TASK INSTRUCTIONS>
Copy each line below as written, but skip the pictures.

AVAILABLE RECORDS>
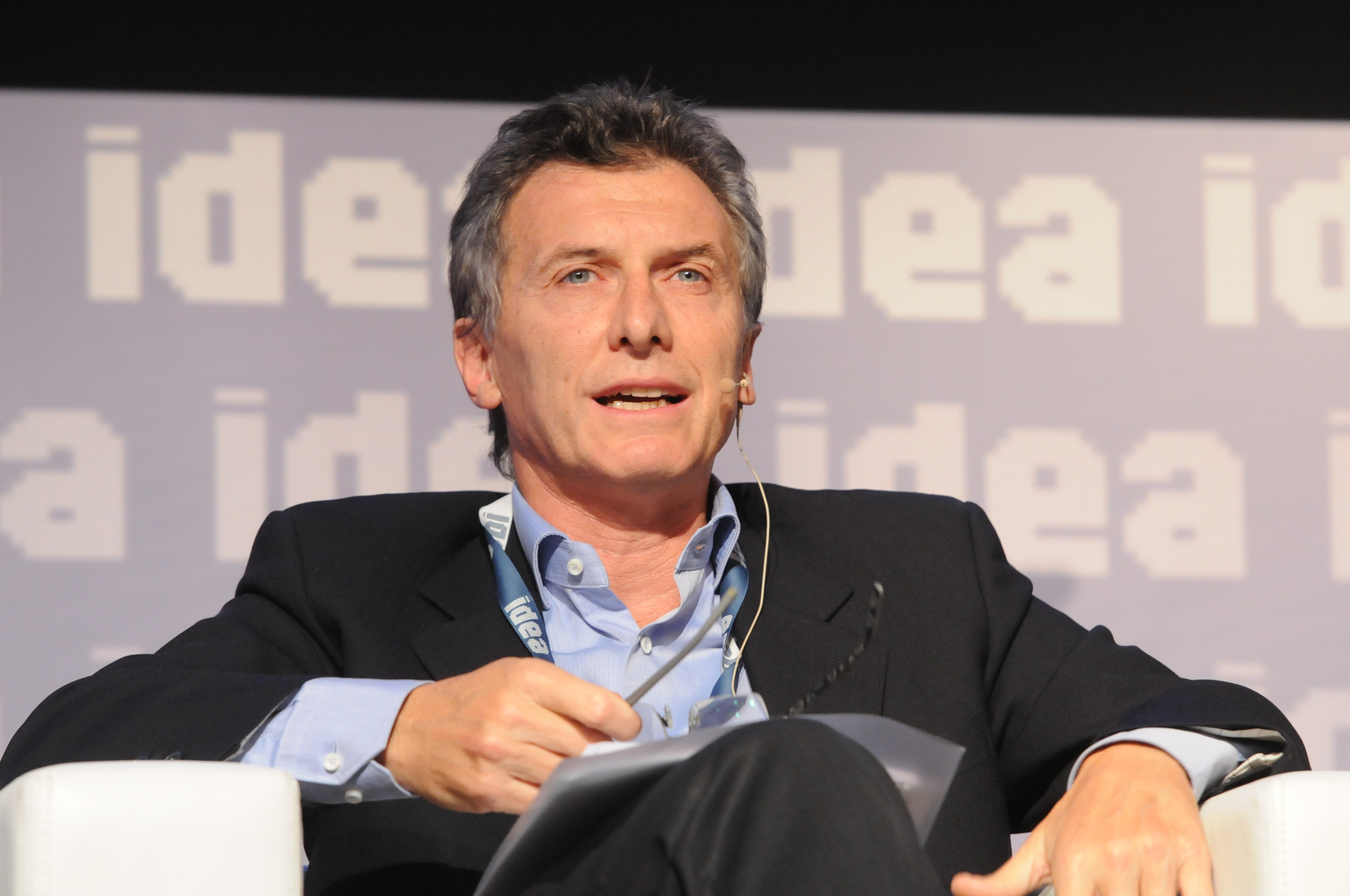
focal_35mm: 255
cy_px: 448
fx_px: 9551
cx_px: 675
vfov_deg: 5.4
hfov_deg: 8.1
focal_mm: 170
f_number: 4
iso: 1600
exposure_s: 1/100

SOLUTION>
focal_35mm: 255
cy_px: 448
fx_px: 9551
cx_px: 675
vfov_deg: 5.4
hfov_deg: 8.1
focal_mm: 170
f_number: 4
iso: 1600
exposure_s: 1/100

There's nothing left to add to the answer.